◆ Problem statement
Find every line in the rows below that contains the string "pose", and copy each of those lines out in full.

Collected data entries
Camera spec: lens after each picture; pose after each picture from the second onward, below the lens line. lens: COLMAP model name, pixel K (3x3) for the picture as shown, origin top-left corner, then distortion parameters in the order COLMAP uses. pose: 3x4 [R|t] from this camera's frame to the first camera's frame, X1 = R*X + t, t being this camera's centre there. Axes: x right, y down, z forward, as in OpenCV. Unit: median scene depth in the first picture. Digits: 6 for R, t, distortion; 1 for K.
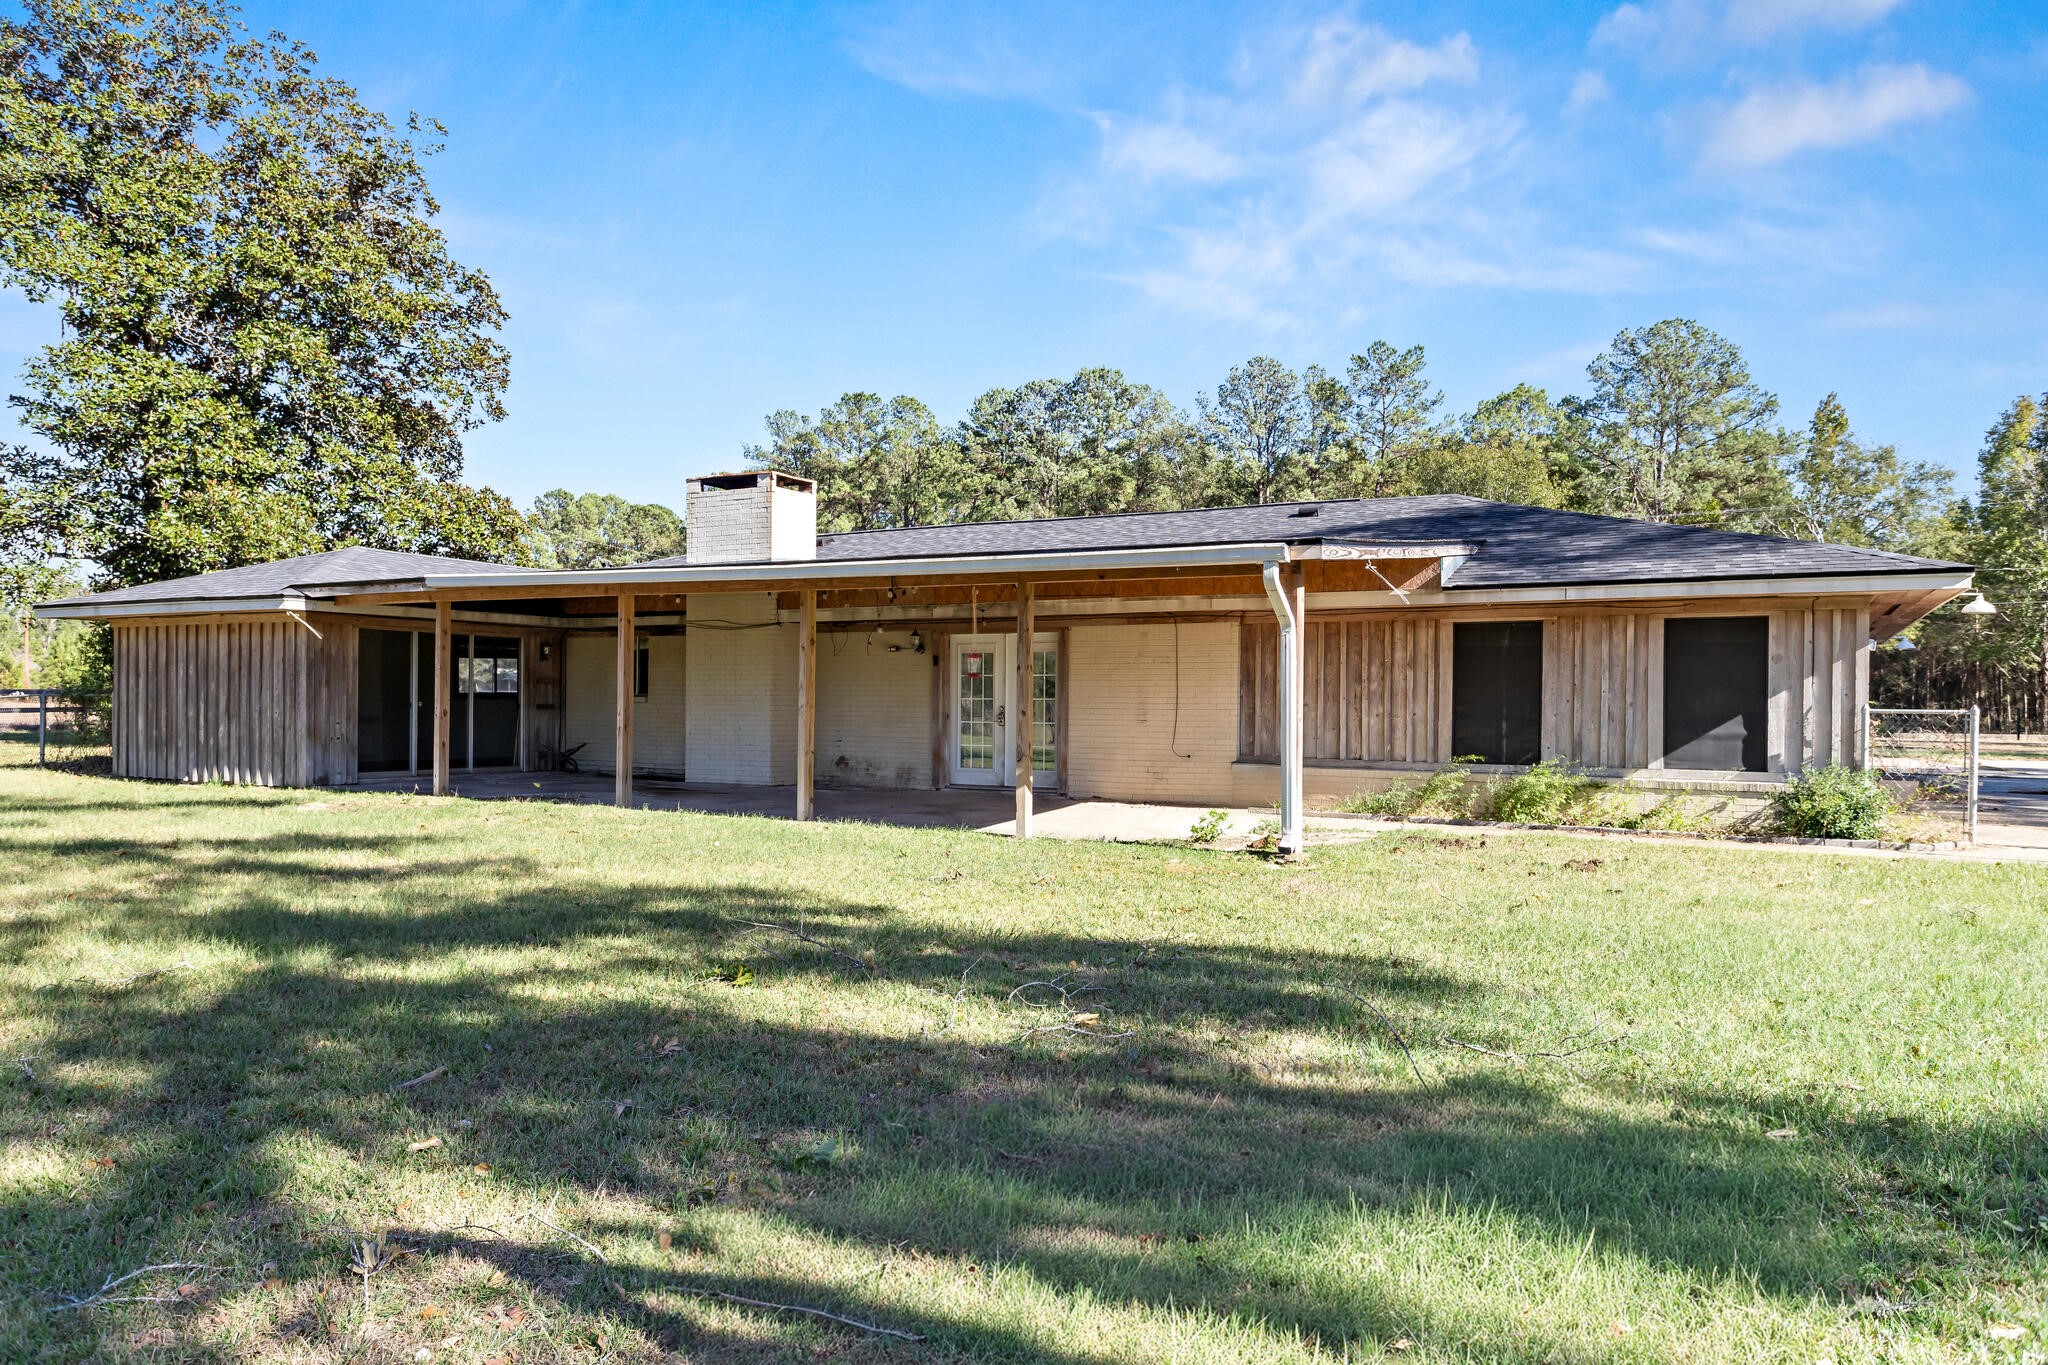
lens RADIAL K [[1377.1, 0, 1026.9], [0, 1377.1, 699.1], [0, 0, 1]] dist [0.006712, 0.000422]
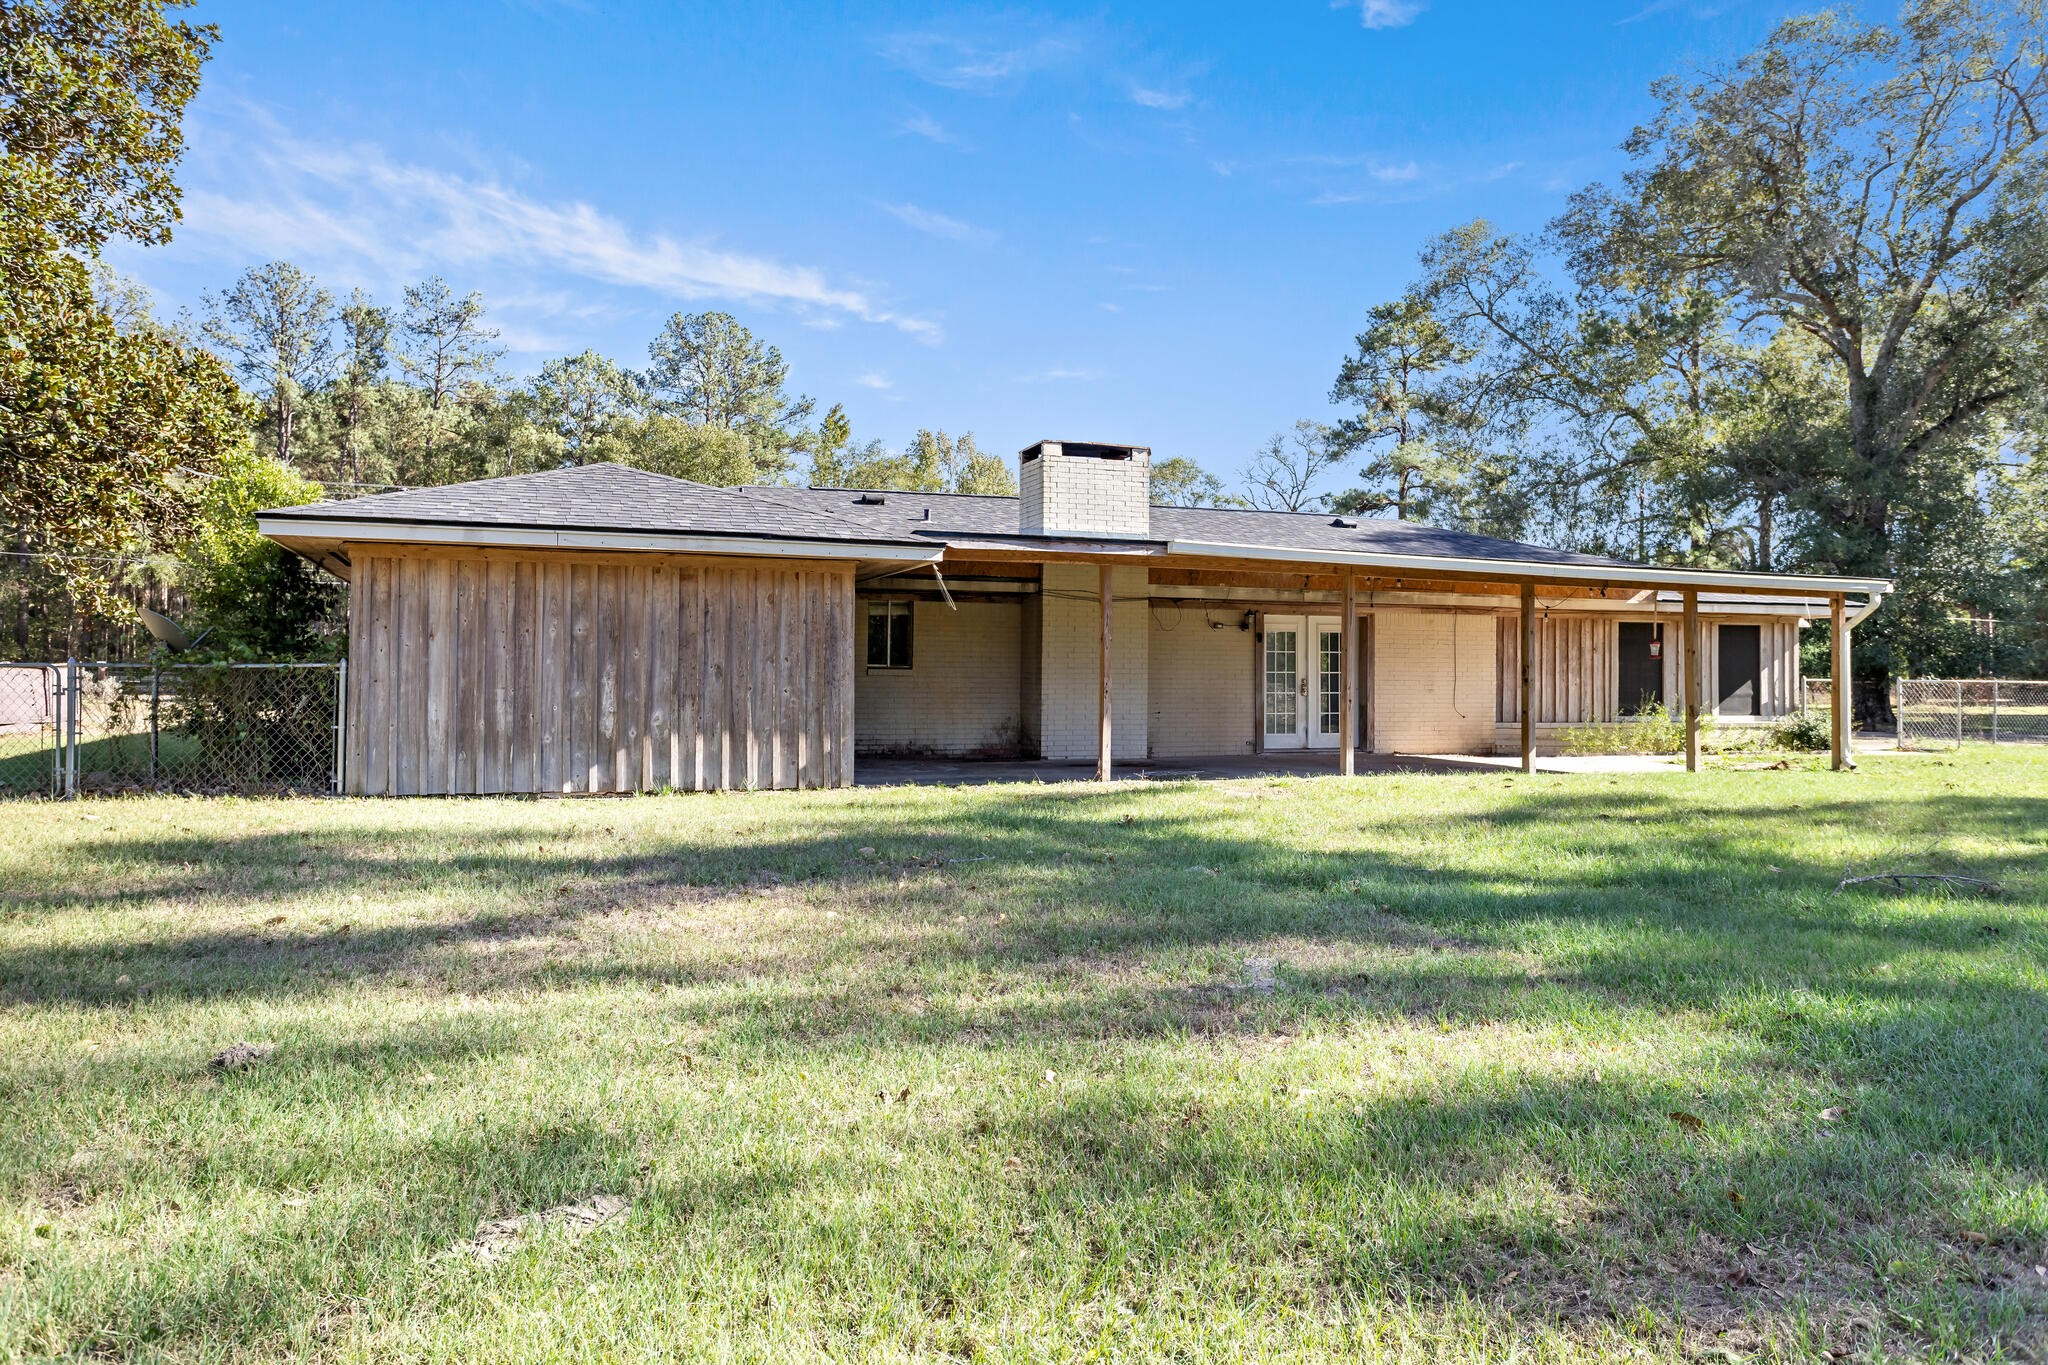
lens RADIAL K [[1482.1, 0, 1021.9], [0, 1482.1, 677.2], [0, 0, 1]] dist [-0.007657, -0.000608]
pose [[0.633159, -0.001922, 0.774020, -1.113977], [0.000265, 0.999997, 0.002267, 0.000946], [-0.774022, -0.001230, 0.633158, 0.391260]]
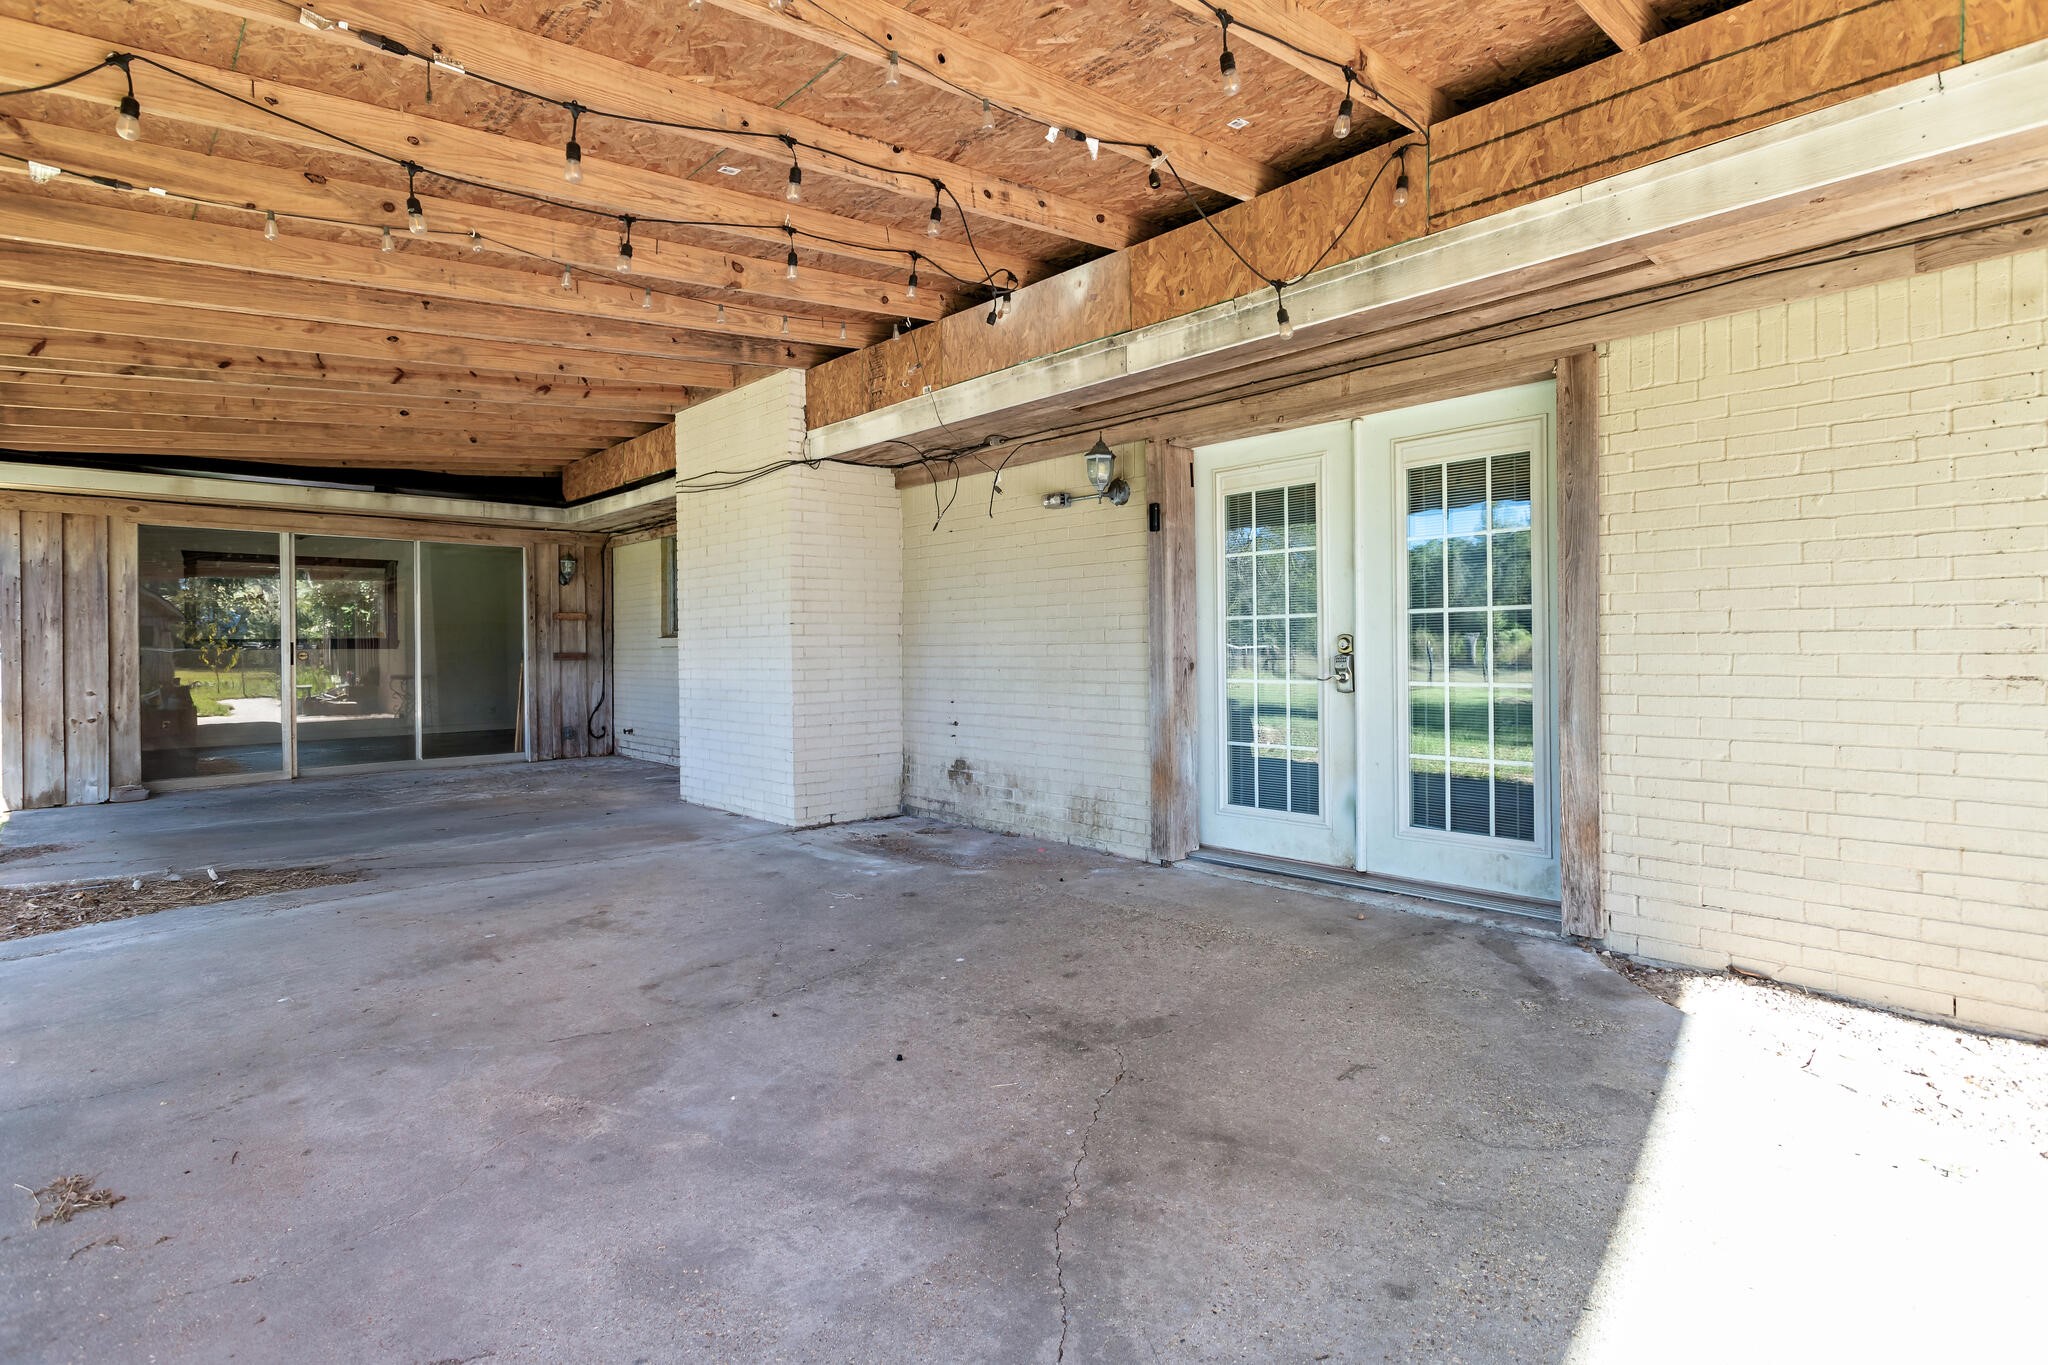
lens RADIAL K [[1006.0, 0, 1021.4], [0, 1006.0, 642.8], [0, 0, 1]] dist [-0.000937, 0.000570]
pose [[0.958633, -0.021444, -0.283836, -0.023955], [0.021217, 0.999767, -0.003872, 0.006382], [0.283853, -0.002310, 0.958865, 0.729383]]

◆ Output of the task
Camera spec: lens after each picture; pose after each picture from the second onward, below the lens line. lens: COLMAP model name, pixel K (3x3) for the picture as shown, origin top-left corner, then distortion parameters in the order COLMAP uses. pose: 3x4 [R|t] from this camera's frame to the first camera's frame, X1 = R*X + t, t being this camera's centre there. Axes: x right, y down, z forward, as in OpenCV. Unit: median scene depth in the first picture. Digits: 6 for R, t, distortion; 1 for K.
pose [[0.633159, -0.001922, 0.774020, -1.113977], [0.000265, 0.999997, 0.002267, 0.000946], [-0.774022, -0.001230, 0.633158, 0.391260]]
pose [[0.958633, -0.021444, -0.283836, -0.023955], [0.021217, 0.999767, -0.003872, 0.006382], [0.283853, -0.002310, 0.958865, 0.729383]]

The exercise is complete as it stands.